Please copy everything from the line containing "pose: elev=37.0 azim=66.4" down through the end of the records below. Leave the pictures out of your copy.

-.-.-

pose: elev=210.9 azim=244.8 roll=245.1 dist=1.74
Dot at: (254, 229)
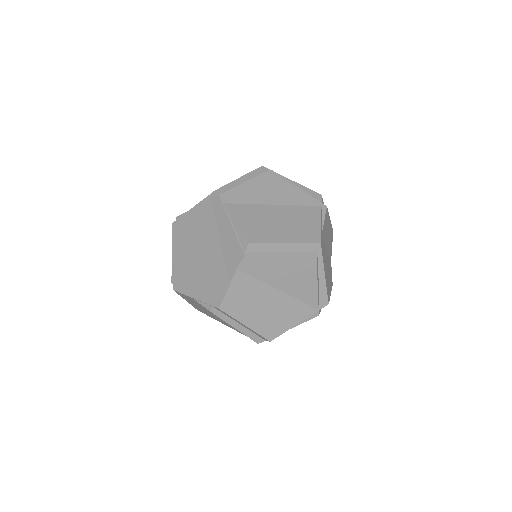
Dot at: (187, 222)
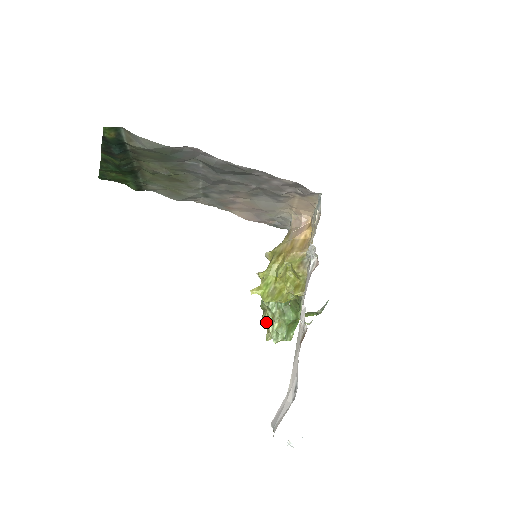
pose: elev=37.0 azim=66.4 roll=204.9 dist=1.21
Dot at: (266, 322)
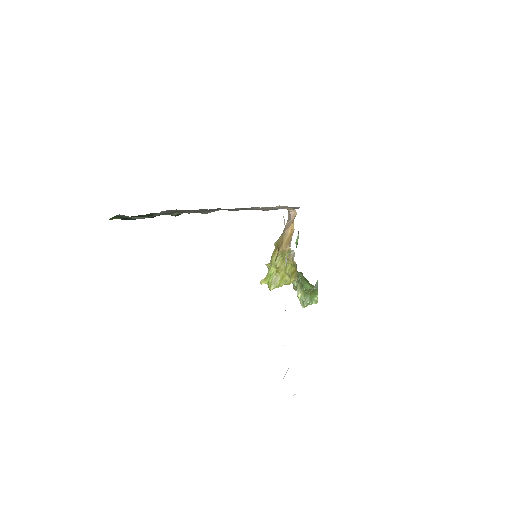
Dot at: occluded
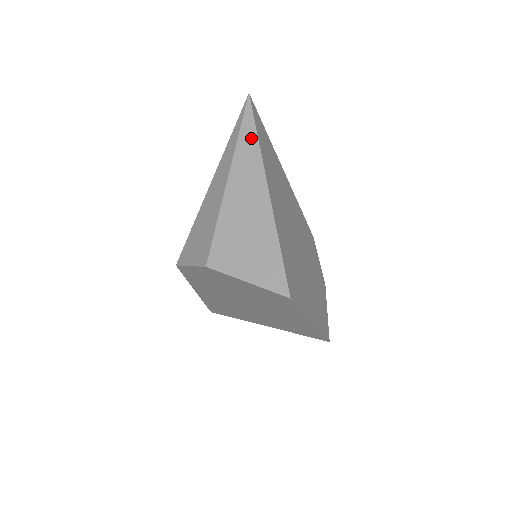
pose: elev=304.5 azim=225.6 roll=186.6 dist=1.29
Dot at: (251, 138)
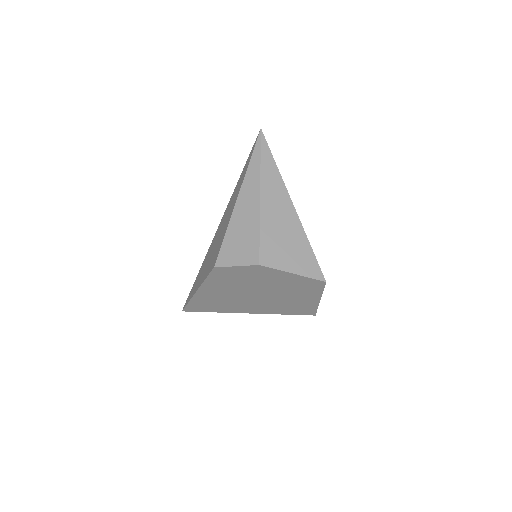
Dot at: (271, 164)
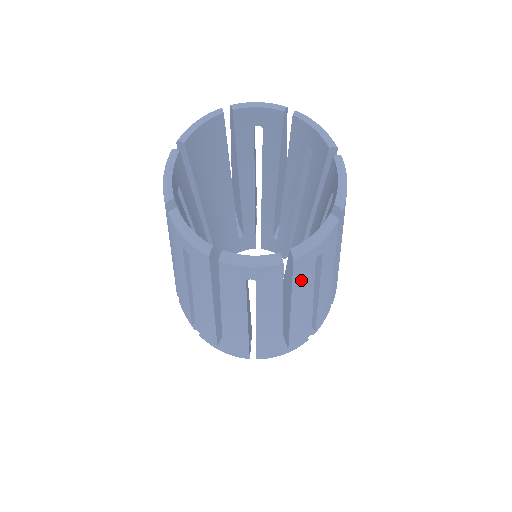
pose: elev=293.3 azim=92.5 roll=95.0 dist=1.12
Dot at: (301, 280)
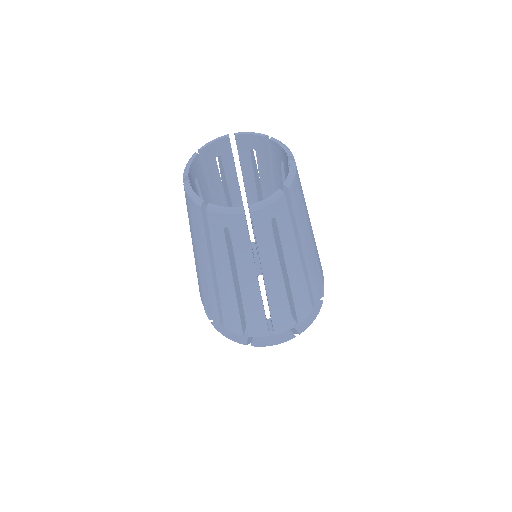
Dot at: (263, 239)
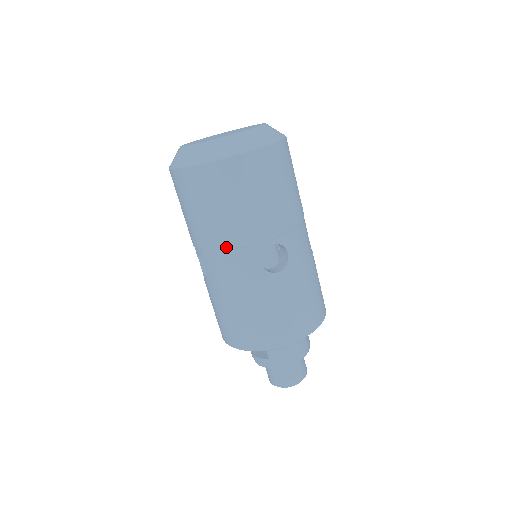
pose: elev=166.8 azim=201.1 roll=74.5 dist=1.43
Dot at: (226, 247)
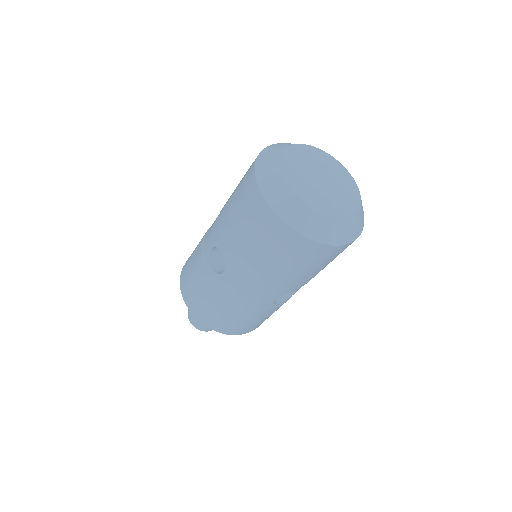
Dot at: (263, 283)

-.-.-

» **Solution to the problem**
pose: elev=37.0 azim=66.4 roll=204.9 dist=1.21
Dot at: (266, 322)
Dot at: occluded
pose: elev=304.5 azim=225.6 roll=186.6 dist=1.29
Dot at: (251, 138)
Dot at: (271, 164)
pose: elev=293.3 azim=92.5 roll=95.0 dist=1.12
Dot at: (301, 280)
Dot at: (263, 239)
pose: elev=166.8 azim=201.1 roll=74.5 dist=1.43
Dot at: (226, 247)
Dot at: (263, 283)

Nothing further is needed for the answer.